McMahon v Grant Thornton – Scottish Court of Session (Outer House) finds that an accounting firm was not liable for not suggesting exit tax planning before it was too late

A Scottish entrepreneur (Mr McMahon, or the “pursuer”) sued his accounting firm on the basis that it had failed to advise him to transfer some of his shares of a car dealership company to his wife at least one year before his sale of those shares, so as to enhance access to the UK “entrepreneursʼ relief” (providing a capital gains exemption). The engagement letter with the accounting firm, which was for tax compliance services, stated:

We cannot accept a duty to monitor and unilaterally suggest tax planning advice on specific matters. Advice on the tax implications of such specific matters will be given once you have referred it to us.

Lord Doherty stated that this clause did not have the effect of excluding the raising of tax planning ideas that were “reasonably incidental” to the work included within the tax compliance work retainer. However, he found:

[U]ntil the sale was unexpectedly proposed the pursuer had made it very clear to the defender over a number of years that he had no interest in discussing an exit strategy, and that he had no intention of selling his shares in the business.

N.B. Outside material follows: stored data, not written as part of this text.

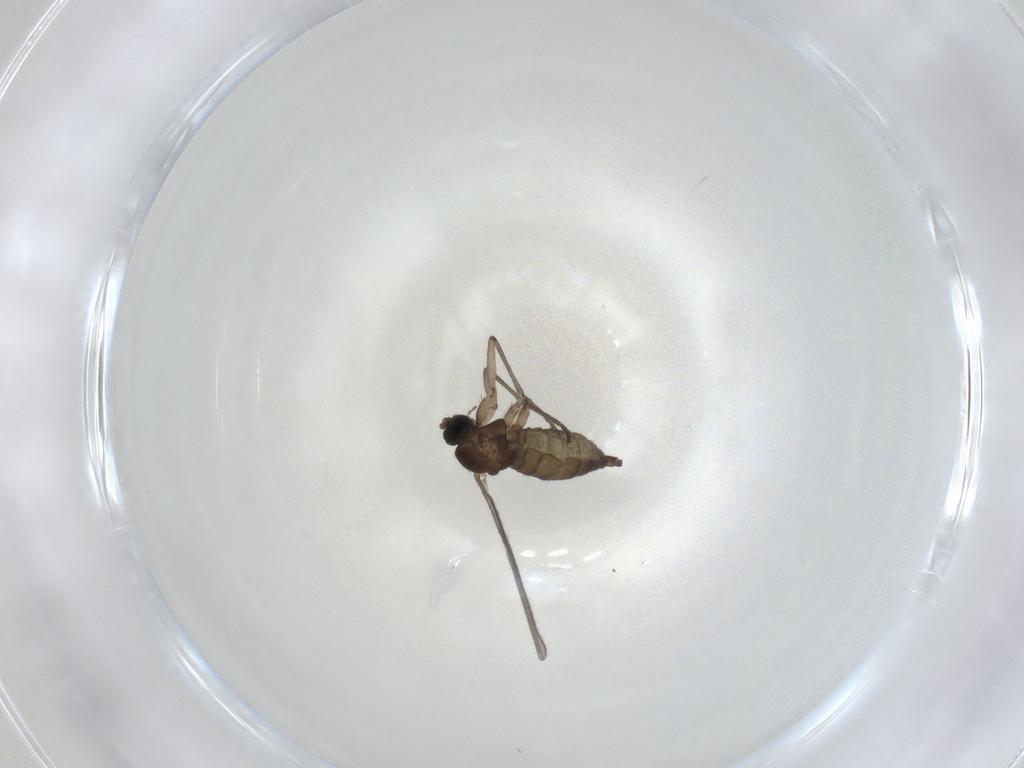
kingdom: Animalia
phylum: Arthropoda
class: Insecta
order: Diptera
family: Sciaridae
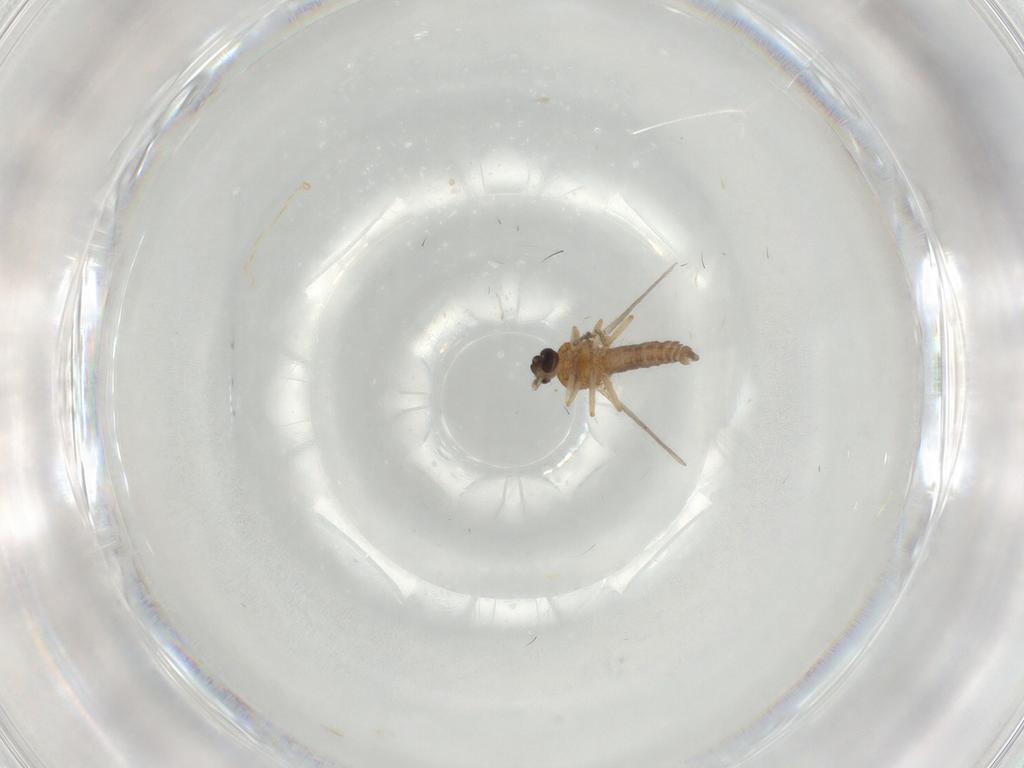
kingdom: Animalia
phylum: Arthropoda
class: Insecta
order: Diptera
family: Ceratopogonidae
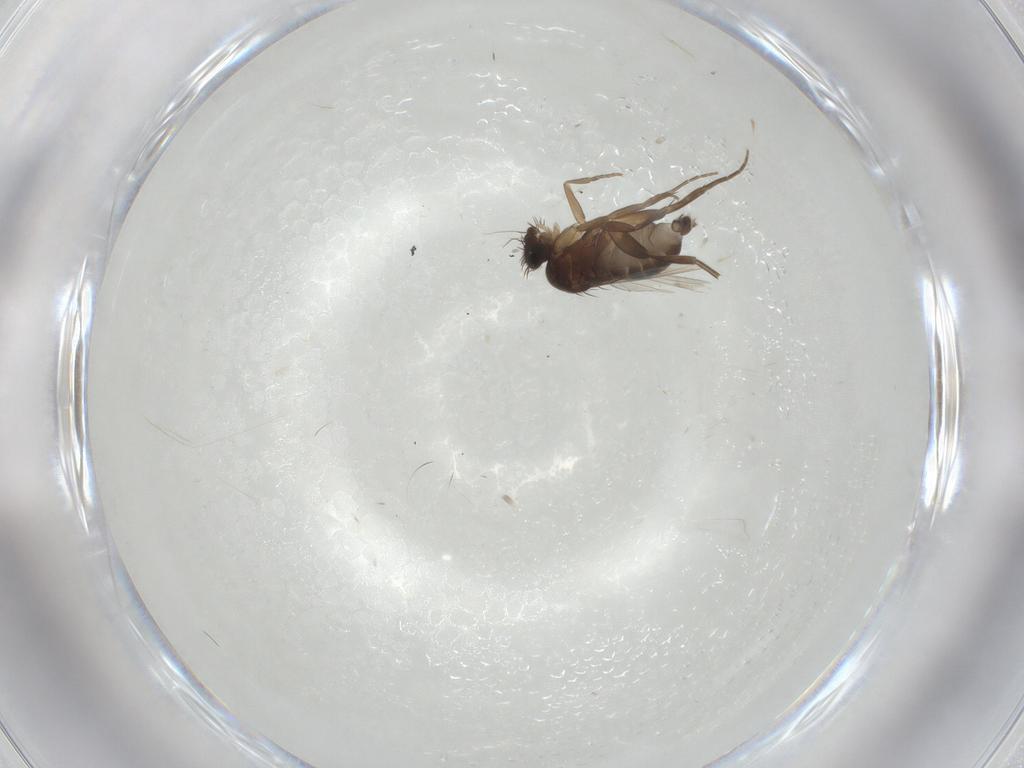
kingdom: Animalia
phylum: Arthropoda
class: Insecta
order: Diptera
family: Phoridae
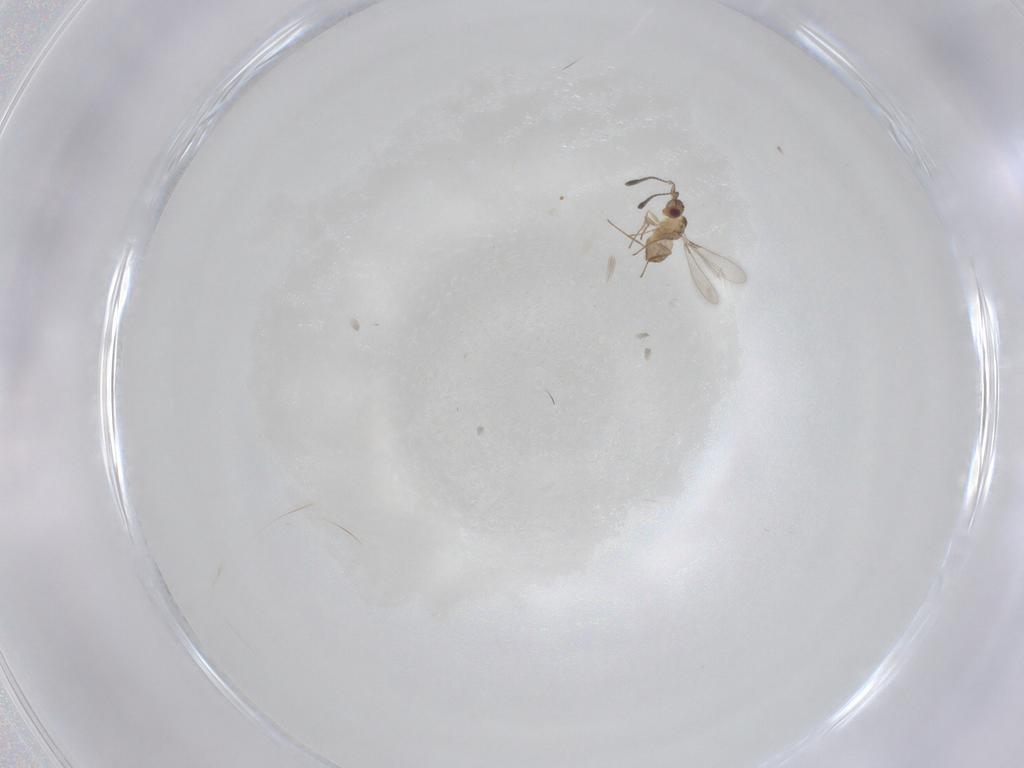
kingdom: Animalia
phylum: Arthropoda
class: Insecta
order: Hymenoptera
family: Mymaridae
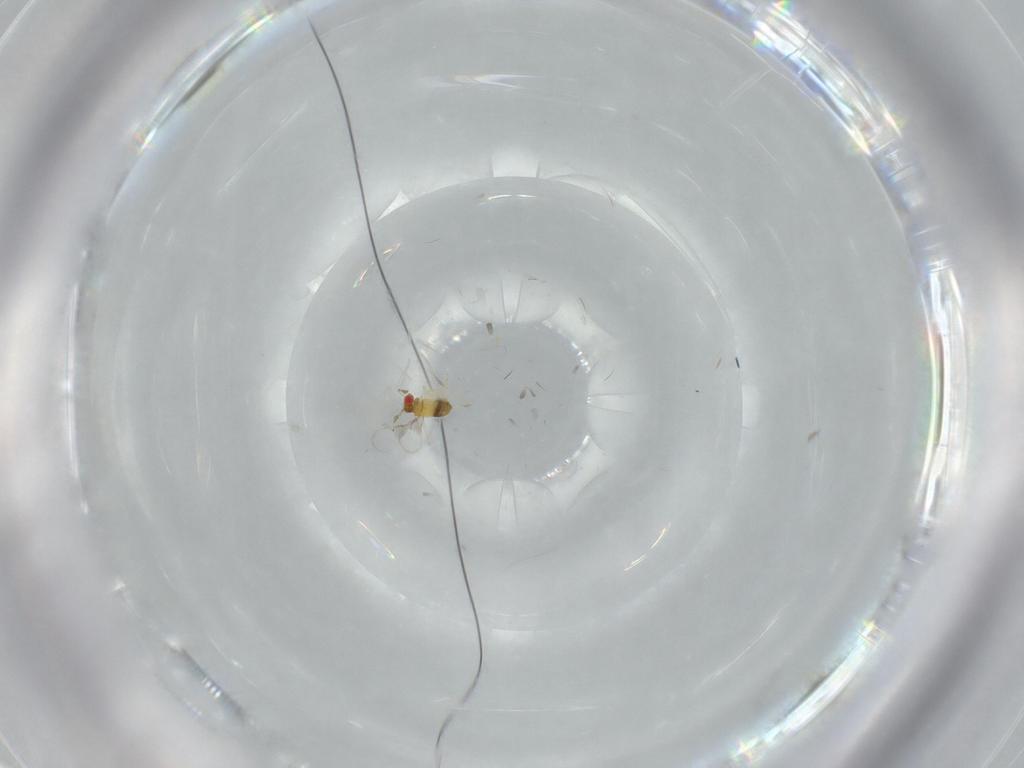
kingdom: Animalia
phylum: Arthropoda
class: Insecta
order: Hymenoptera
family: Trichogrammatidae
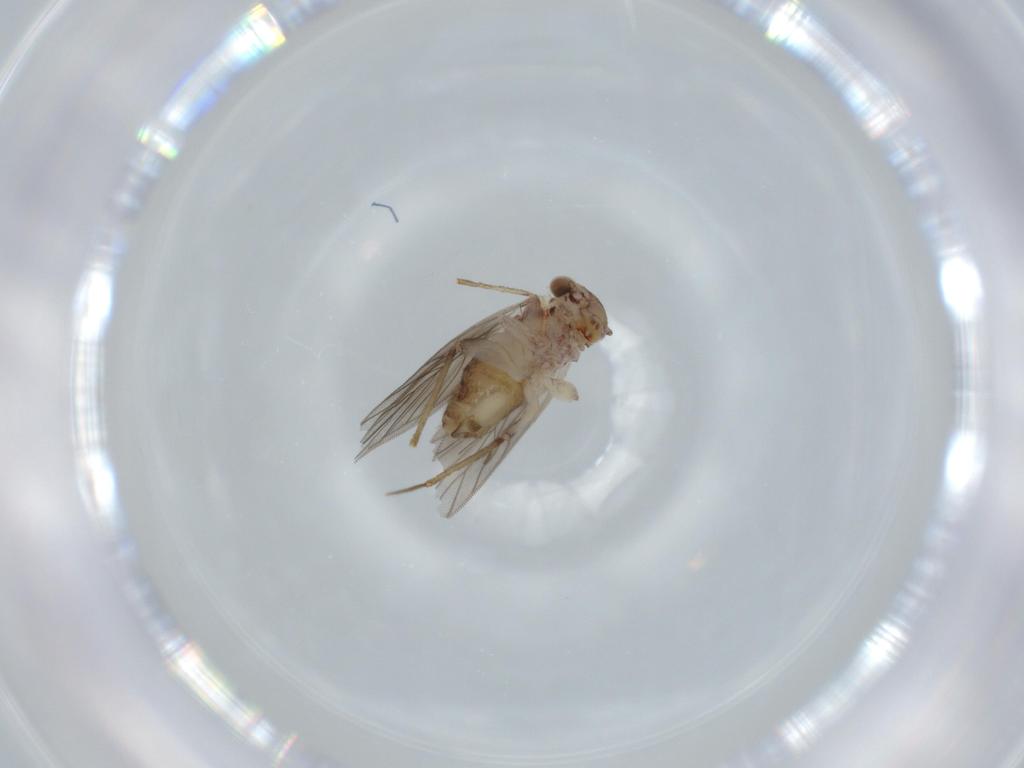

In addition, the amount of the capital gains relief had only recently been substantially increased, so as to make spousal transfer planning worthwhile.

Lord Doherty indicated that, once the sale was proposed, he was “not persuaded that the pursuer would have run the risk of delaying the sale in order to implement the idea” of waiting a year so that planning could have been implemented to enhance the entrepreneurs’ relief. The action against the accounting firm was dismissed.

Neal Armstrong. Summary of McMahon v Grant Thornton UK LLP [2020] CSOH 50 (Court of Session (Outer House)) under General Concepts – Negligence.